Ah bah pourtant si, il va y voir une réflexion ! De quoi il me parle, lui, il en a pas marre ? Quelles étagères ? Je me rue à la cave pour percer le mystère. Ah. C’est pas les fondations de la maison, ça ? Si on démonte la maçonnerie, la baraque s'effondre, non ?

Hélas non, ce sont bien les étagères de Daniel. Des panneaux de béton d’un mètre sur deux pesant une tonne chacun. C’est solide. Ils ont foutu trente litres là-dessus et rien n'a bougé. Ces plaques sont soutenues par une élévation de briques pleines rouges, toutes aussi lourdes. C’est ça qu’il veut récupérer. Les plaques en béton sont à peine plus petites que l’entrée de la cave, et c’est un miracle si aucun doigt n’est arraché dans la manœuvre. On a failli en coincer une et se retrouver emmurés vivants. Bon courage à l'archéologue du futur pour trouver l'explication.

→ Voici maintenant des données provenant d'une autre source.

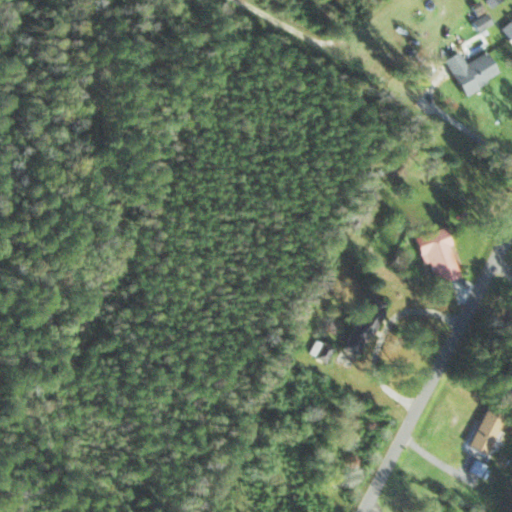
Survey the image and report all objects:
building: (508, 31)
building: (473, 72)
building: (439, 258)
building: (364, 327)
road: (438, 372)
building: (488, 432)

Quand on a chargé tout ça dans la camionnette… Vous avez déjà entendu des pneus hurler, vous ? Les quatre, en même temps. Grève générale. Ce qui m’inspire cette petite blague inopinée. Admirez :

Un pneu dit à l’autre : « Tu fais la grève, toi ?

— Pff, non, je suis crevé. »

Je suis désolé, mais après avoir trimbalé des tonnes de merde, la blague est valide !

L’essieu résiste, mais je crains que la camionnette ne se mette à léviter quand on la videra. Nous voilà dans notre dernier voyage vers la nouvelle adresse de nos deux protagonistes. Cent litres de gnôle et quatre cents kilos de maçonnerie au cul du camion, on prie pour que tout se passe bien chaque fois qu’on s’engage dans un rond-point. L'enjeu est d'éviter la décapitation par les plaques de béton.

C'est Daniel qui tient le volant, et c'est un chauffeur de bus à la retraite. Aujourd'hui, c'est sa cargaison de bibine qu'il transporte, et j'ai jamais vu une conduite aussi fluide. Un virtuose de la route. Il gère tous les feux de la ville pour éviter d'appuyer sur la pédale de frein.

Nous arrivons. Le coin est calme et sympa. Je comprends leur coup de cœur, la maison est jolie. Je ne lui trouve qu'un défaut : elle offre un sous-sol quatre fois plus grand que leur ancien garage.

Je suis très inquiet. Je sais qu’ils vont le remplir. Plusieurs fois.